Bezerro nasce com ajuda de proteína de peixe e marca avanço na fertilização in vitro bovina no Brasil


O Brasil é o maior produtor de embriões bovinos do mundo e referência no mercado de fertilização in vitro (FIV). Mesmo assim, o setor ainda enfrenta desafios importantes, e um dos principais é o armazenamento dos embriões.

A capacidade de produção é alta, mas o sucesso da gestação depende de vários fatores, como o momento do ciclo reprodutivo da fêmea.
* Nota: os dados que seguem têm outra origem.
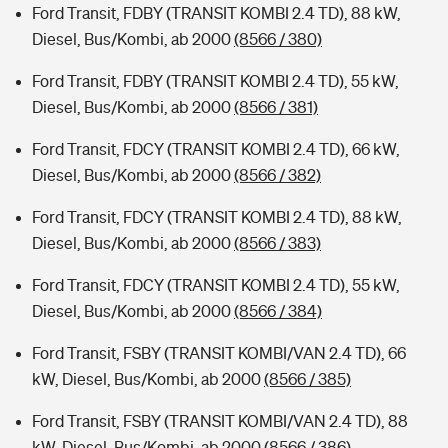
Ford Transit, FDBY (TRANSIT KOMBI 2.4 TD), 88 kW,
Diesel, Bus/Kombi, ab 2000
(8566 / 380)
Ford Transit, FDBY (TRANSIT KOMBI 2.4 TD), 55 kW,
Diesel, Bus/Kombi, ab 2000
(8566 / 381)
Ford Transit, FDCY (TRANSIT KOMBI 2.4 TD), 66 kW,
Diesel, Bus/Kombi, ab 2000
(8566 / 382)
Ford Transit, FDCY (TRANSIT KOMBI 2.4 TD), 88 kW,
Diesel, Bus/Kombi, ab 2000
(8566 / 383)
Ford Transit, FDCY (TRANSIT KOMBI 2.4 TD), 55 kW,
Diesel, Bus/Kombi, ab 2000
(8566 / 384)
Ford Transit, FSBY (TRANSIT KOMBI/VAN 2.4 TD), 66
kW, Diesel, Bus/Kombi, ab 2000
(8566 / 385)
Ford Transit, FSBY (TRANSIT KOMBI/VAN 2.4 TD), 88
kW, Diesel, Bus/Kombi, ab 2000
(8566 / 386)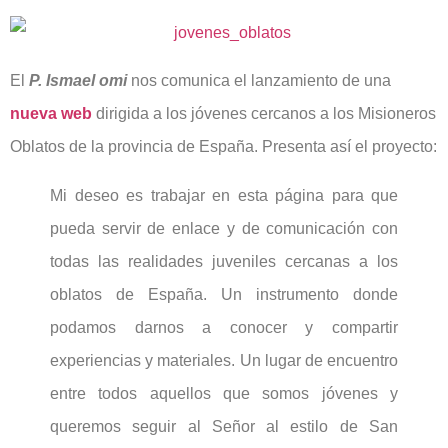
El
P. Ismael omi
nos comunica el lanzamiento de una
nueva web
dirigida a los jóvenes cercanos a los Misioneros
Oblatos de la provincia de España. Presenta así el proyecto:
Mi deseo es trabajar en esta página para que
pueda servir de enlace y de comunicación con
todas las realidades juveniles cercanas a los
oblatos de España. Un instrumento donde
podamos darnos a conocer y compartir
experiencias y materiales. Un lugar de encuentro
entre todos aquellos que somos jóvenes y
queremos seguir al Señor al estilo de San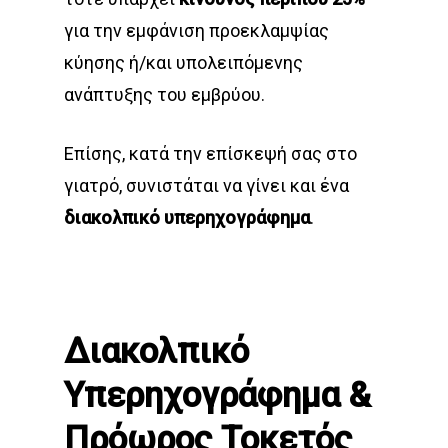
για την εμφάνιση προεκλαμψίας
κύησης ή/και υπολειπόμενης
ανάπτυξης του εμβρύου.
Επίσης, κατά την επίσκεψή σας στο
γιατρό, συνιστάται να γίνει και ένα
διακολπικό υπερηχογράφημα
.
Διακολπικό
Υπερηχογράφημα &
Πρόωρος Τοκετός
Como cada vaca pode receber apenas um ou dois embriões, a maior parte deles precisa ser congelada, o que aumenta o risco de perda celular durante o processo.

Foi nesse contexto que uma pesquisa da Universidade Federal Rural de Pernambuco (UFRPE) desenvolveu uma inovação que pode mudar o mercado. O estudo resultou no nascimento de Rafinha, o primeiro bezerro brasileiro gerado por FIV com o uso de uma proteína anticongelante encontrada no peixe linguado-do-ártico, capaz de proteger os embriões durante o congelamento.
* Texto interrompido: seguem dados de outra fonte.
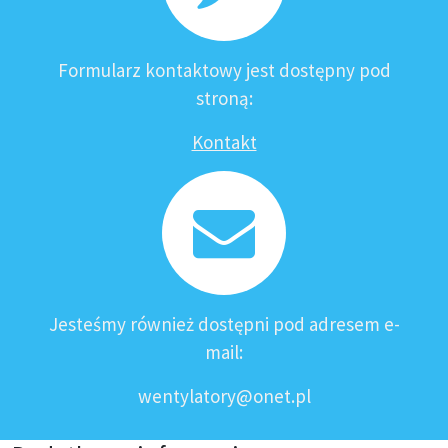
Formularz kontaktowy jest dostępny pod
stroną:
Kontakt
Jesteśmy również dostępni pod adresem e-
mail:
wentylatory@onet.pl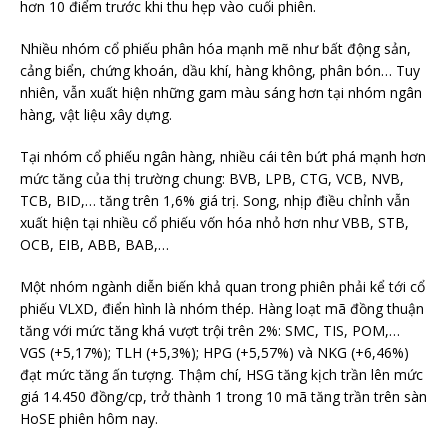
hơn 10 điểm trước khi thu hẹp vào cuối phiên.
Nhiều nhóm cổ phiếu phân hóa mạnh mẽ như bất động sản,
cảng biển, chứng khoán, dầu khí, hàng không, phân bón… Tuy
nhiên, vẫn xuất hiện những gam màu sáng hơn tại nhóm ngân
hàng, vật liệu xây dựng.
Tại nhóm cổ phiếu ngân hàng, nhiều cái tên bứt phá mạnh hơn
mức tăng của thị trường chung: BVB, LPB, CTG, VCB, NVB,
TCB, BID,… tăng trên 1,6% giá trị. Song, nhịp điều chỉnh vẫn
xuất hiện tại nhiều cổ phiếu vốn hóa nhỏ hơn như VBB, STB,
OCB, EIB, ABB, BAB,…
Một nhóm ngành diễn biến khả quan trong phiên phải kể tới cổ
phiếu VLXD, điển hình là nhóm thép. Hàng loạt mã đồng thuận
tăng với mức tăng khá vượt trội trên 2%: SMC, TIS, POM,…
VGS (+5,17%); TLH (+5,3%); HPG (+5,57%) và NKG (+6,46%)
đạt mức tăng ấn tượng. Thậm chí, HSG tăng kịch trần lên mức
giá 14.450 đồng/cp, trở thành 1 trong 10 mã tăng trần trên sàn
HoSE phiên hôm nay.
O médico veterinário Rafael Silva Júnior, responsável pelo estudo, explica que esse problema é recorrente no processo de congelamento de células. “É como quando a gente esquece uma latinha de cerveja, de refrigerante ou até mesmo uma garrafa de água dentro do freezer do dia para a noite. Ela estoura, porque a água que estava lá dentro aumenta de tamanho e vira um cristal de gelo. Acontece a mesma coisa com a célula.”
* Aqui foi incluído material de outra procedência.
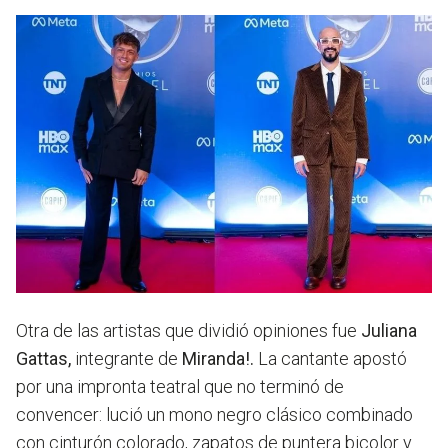
Otra de las artistas que dividió opiniones fue
Juliana
Gattas,
integrante de
Miranda!.
La cantante apostó
por
una impronta teatral que no terminó de
convencer
: lució un mono negro clásico combinado
con cinturón colorado, zapatos de puntera bicolor y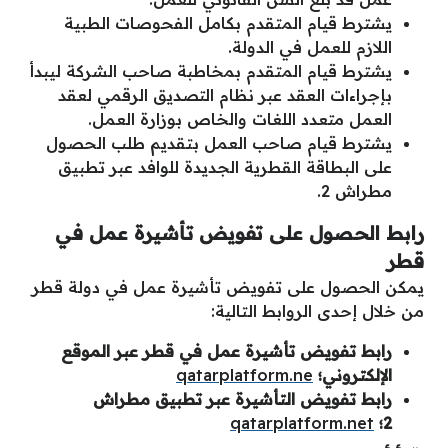
يشترط قيام المتقدم بكامل الفحوصات الطبية
اللازم للعمل في الدولة.
يشترط قيام المتقدم بمخاطبة صاحب الشركة ليبدأ
بإجراءات العقد عبر نظام التصديق الرقمي لعقد
العمل متعدد اللغات والخاص بوزارة العمل.
يشترط قيام صاحب العمل بتقديم طلب الحصول
على البطاقة القطرية الجديدة للوافد عبر تطبيق
مطراش 2.
رابط الحصول على تفويض تأشيرة عمل في
قطر
يمكن الحصول على تفويض تأشيرة عمل في دولة قطر
من خلال إحدى الروابط التالية:
رابط تفويض تأشيرة عمل في قطر عبر الموقع
الإلكتروني؛
qatarplatform.ne
رابط تفويض التأشيرة عبر تطبيق مطراش
2؛
qatarplatform.net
Para evitar esse efeito, os pesquisadores usaram a proteína AFP tipo 3, encontrada no linguado-do-ártico. “Nos anos 1960, pesquisadores canadenses descobriram que esses peixes sobreviviam mesmo com a água congelada. Eles tinham uma proteína no plasma sanguíneo que se ligava às moléculas de água e impedia a cristalização”, explica Rafael.

Assim, a proteína foi utilizada na pesquisa em embriões bovinos, adicionando a AFP 3 ao meio de congelamento como uma solução crioprotetora, e o resultado foi uma taxa de sobrevivência muito alta. Mas ainda restava uma pergunta: será que o uso da solução interferiria na implantação do embrião no útero da fêmea e no desenvolvimento do feto na gestação?

Nascimento do Rafinha

A resposta para essa questão veio quando um embrião foi implantado em uma vaca no período fértil, e após 30 dias foi confirmada a gestação. Nove meses depois, nasceu o bezerro Rafinha, concluindo com êxito a pesquisa. “A gente ainda tinha receio por causa da raça [nelore] e do tamanho do touro, mas o nascimento foi tranquilo e o bezerro nasceu sem nenhum problema”, relata o pesquisador.

bezerro Rafinha
Foto: Rafael Silva Júnior

Avanço pode beneficiar pequenos produtores

Segundo Rafael, o estudo foi desenvolvido pensando nas necessidades da pecuária nacional. O aumento da taxa de sobrevivência dos embriões pode impulsionar ainda mais o mercado da FIV no Brasil, reduzindo custos e democratizando o acesso à tecnologia.

“Com a FIV, é possível pegar o melhor touro e a melhor vaca e gerar dezenas de embriões de alta qualidade genética. Assim, mesmo pequenos pecuaristas podem acelerar o melhoramento genético do rebanho”, afirma.

Além disso, a redução nas perdas durante o congelamento pode tornar o processo mais barato, ampliando o uso da técnica em propriedades menores.

“Já conseguimos taxas de até 90% de embriões sobrevivendo ao descongelamento. Isso tem impacto direto no custo, tornando a tecnologia mais acessível e ampliando o alcance da FIV”, afirma o médico-veterinário.

Tecnologia próxima da realidade do campo

De acordo com o pesquisador, a técnica é simples e rápida, exigindo apenas o resfriamento dos embriões em nitrogênio líquido. Os principais desafios, por enquanto, são o acesso à proteína anticongelante, ainda indisponível comercialmente, e o domínio do processo de aquecimento e transferência dos embriões.

Mesmo assim, a perspectiva é promissora. A aplicação da proteína do linguado-do-ártico representa um salto na biotecnologia animal e reforça o papel do Brasil como referência mundial em reprodução bovina.